◆ **What you have to do**
Return, word for word, the stretch of the ontology passage from "In this section we have" through "2.2 Why Ontologies?".

-- begin Text shown --

Another definition views ontology as an engineering artefact, which is constituted by a specific vocabulary and by a set of explicit assumptions regarding the intended meaning of the vocabulary [49]. The vocabulary together with the assumptions should describe a certain reality. In the simplest case, an ontology is a hierarchy of concepts related by an is-a relationship, which is also known as taxonomy.

 

We conclude with Deborah Mc Guiness’ discussion about what can be considered as ontology in [47]. Accordingly, specifications that meet the following criteria can be considered as simple ontologies:

 

§         has a finite controlled (extensible) vocabulary.

§         there is a strict hierarchical subclass relationships between classes.

§         has an unambiguous interpretation of classes and term relationships.

 

Following properties are considered to be typical but not mandatory:

§         each class has property specifications.

§         individuals are included in the ontology.

§         each class has value restriction specifications.

 

Finally, the following properties may be desirable but not mandatory nor typical:

§         disjoint classes are specified.

§         arbitrary logical relationships between terms are specified such as inverse and part-

whole relationships.

§         each class has property specifications.

 

In this section we have discussed various definitions of ontology in two different disciplines of computer science and philosophy. We have compared and contrasted the understanding of ‘Ontology’ and ‘ontology’ in philosophy and in computer science, respectively. In the remainder of the thesis we will deal with the ontology in computer science.

 

2.2 Why Ontologies?

 

In this section we are going to discuss why there is a need for ontologies. Ontologies are thought to provide help in three areas at least; communication between humans, inter-operability between heterogeneous computer systems and re-usability and knowledge sharing between these systems [45],[46].

 

Humans necessarily communicate with each other, yet it is not always straightforward. People, depending on their contexts and individualities, have different viewpoints and understandings of the same matters. It is not the case that every time they communicate they can also understand each other. Therefore, humans do need consensus about matters in other to succeed in communication.

 

Software applications are designed according to the context specific requirements of their developers and the intended users. They are coded in different languages, they consist of different software components and they use different terminology to describe their components. It is clear that heterogeneous software application systems need a mediator that facilitates their cooperation with each other.

 

Over and over methods and applications are being developed to solve the same problems and to accomplish the same tasks because existing solutions are unknown or they cannot be re-used. That causes loss of time, loss of effort and loss of resources. Therefore, a medium is needed to make existing solutions accessible to everyone in a re-usable format. Ontologies are considered as a step along the path of finding answers to these needs.

-- end Text shown --
-- begin Entries --

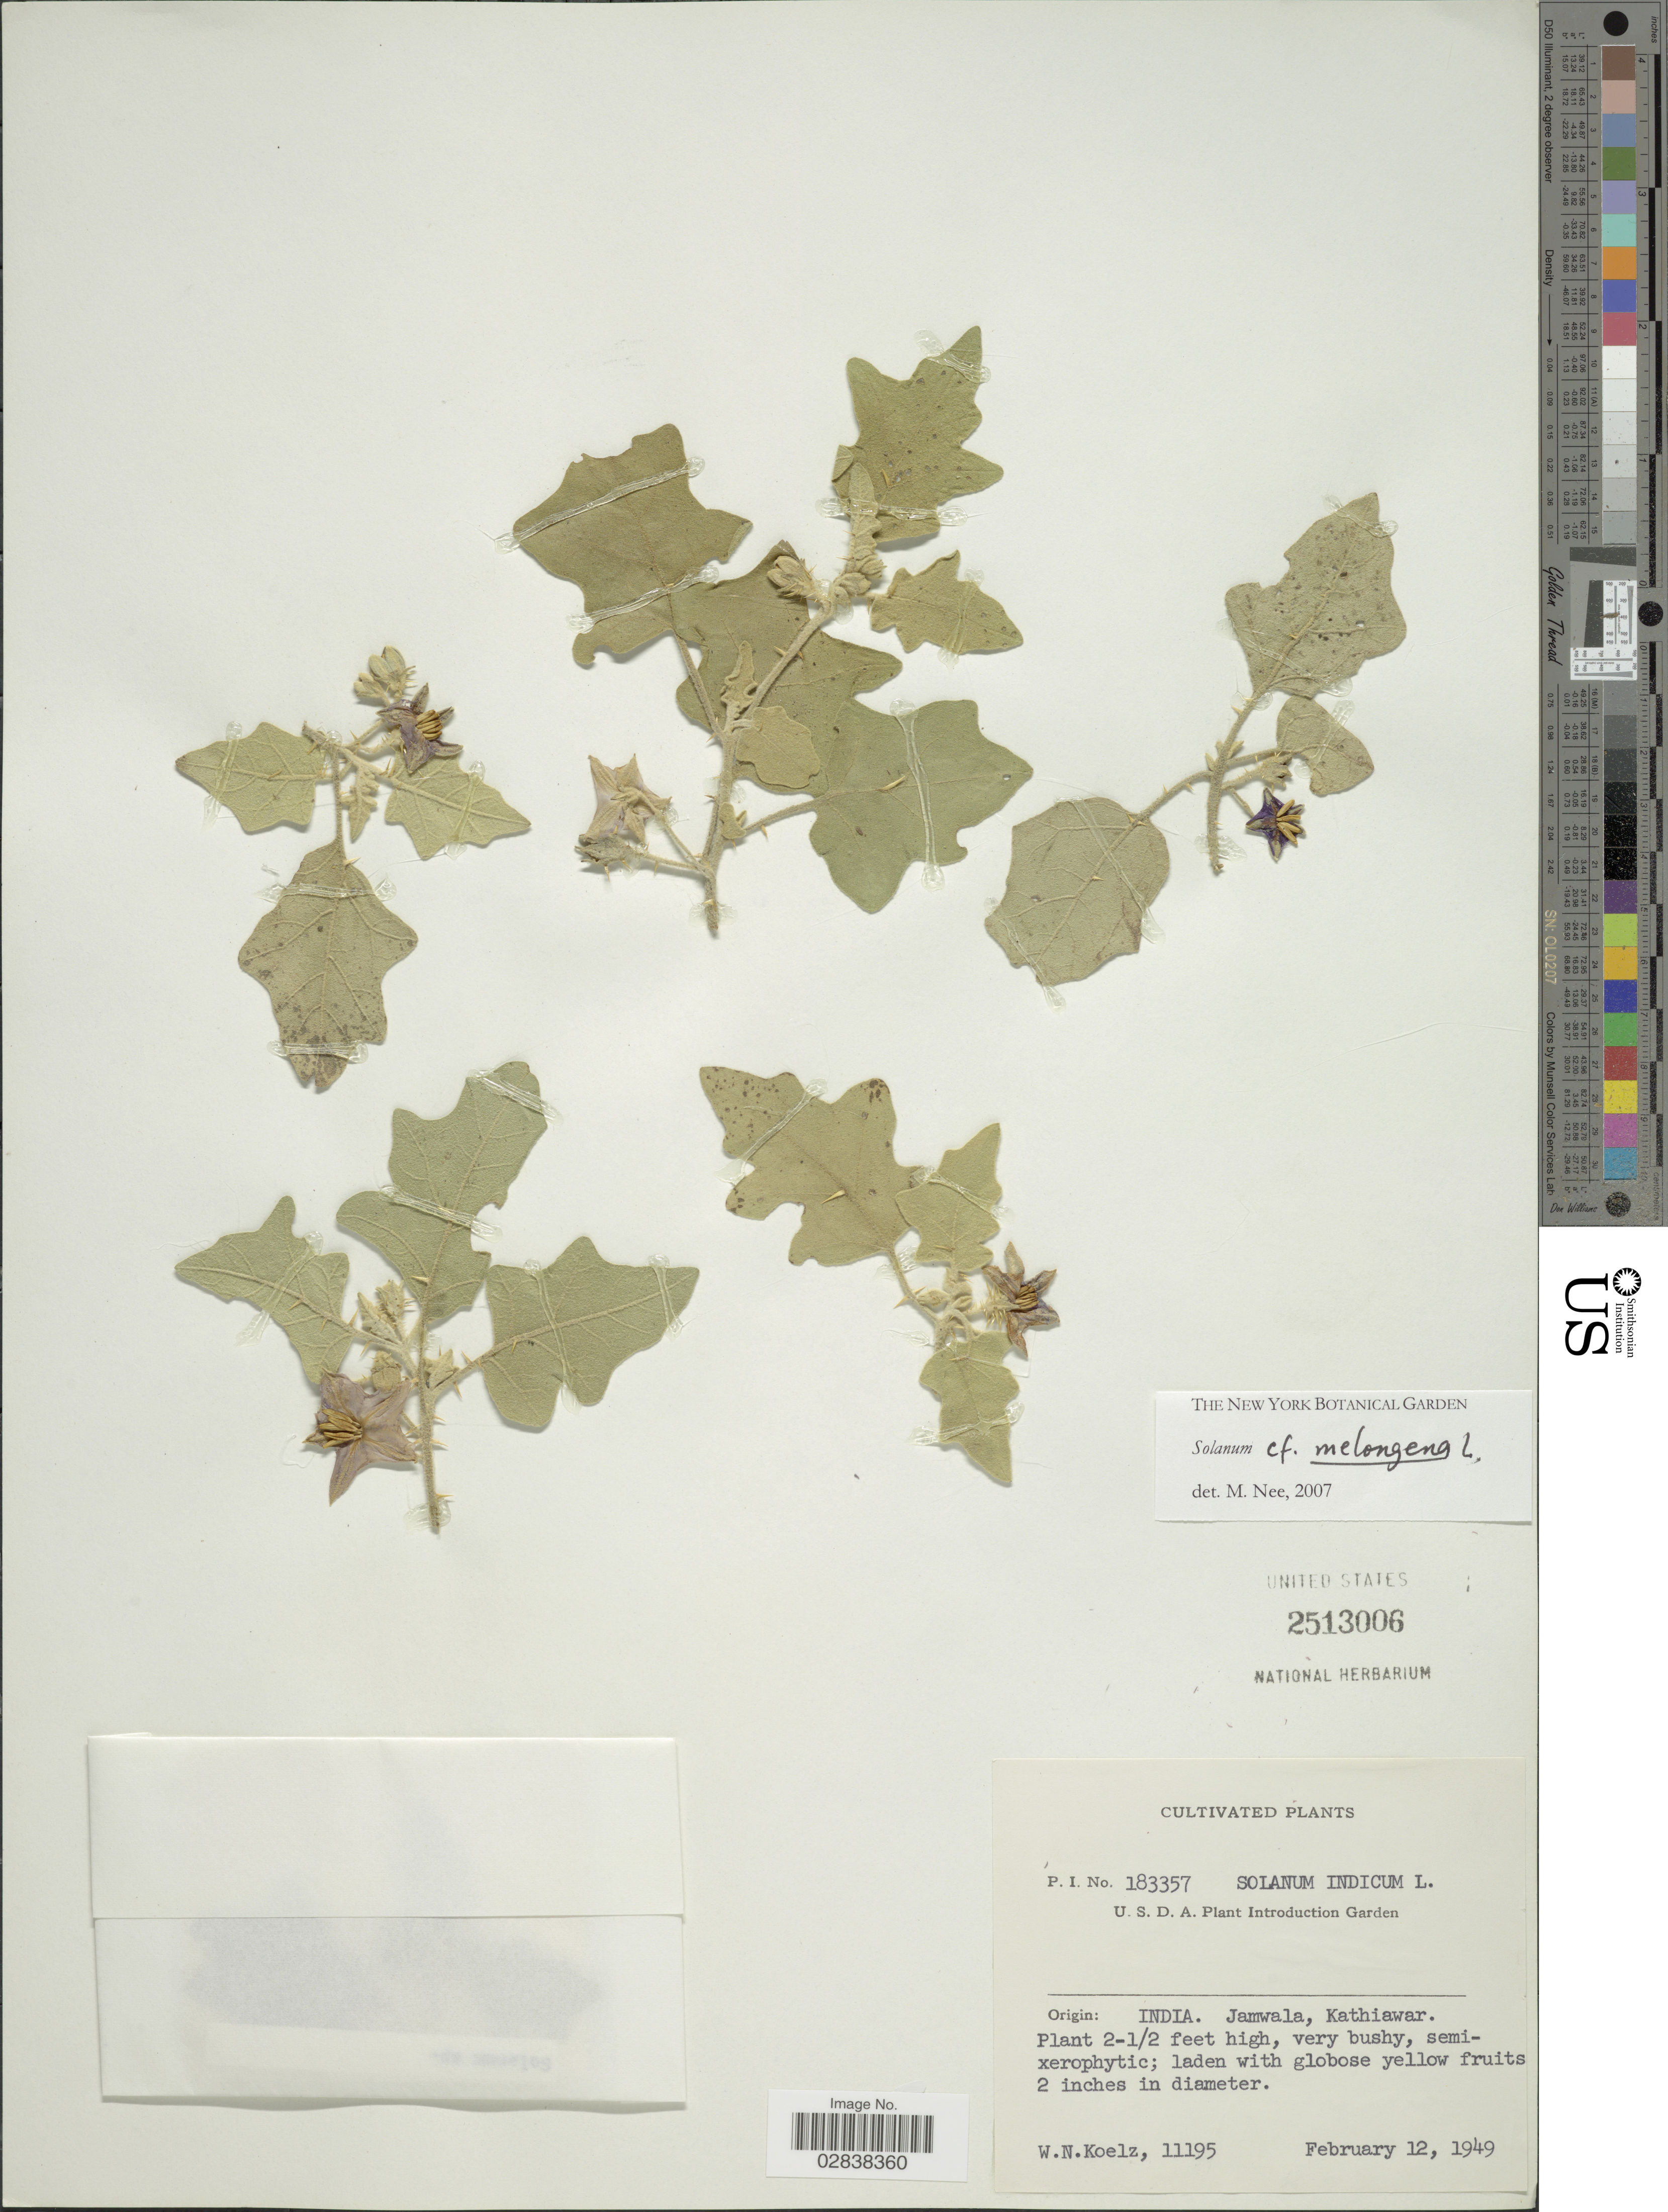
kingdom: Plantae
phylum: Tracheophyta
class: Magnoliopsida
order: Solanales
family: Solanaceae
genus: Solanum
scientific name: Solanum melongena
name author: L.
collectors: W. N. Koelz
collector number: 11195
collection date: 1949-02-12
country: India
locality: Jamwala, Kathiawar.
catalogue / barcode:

-- end Entries --

◆ **Exercise response**
In this section we have discussed various definitions of ontology in two different disciplines of computer science and philosophy. We have compared and contrasted the understanding of ‘Ontology’ and ‘ontology’ in philosophy and in computer science, respectively. In the remainder of the thesis we will deal with the ontology in computer science.

 

2.2 Why Ontologies?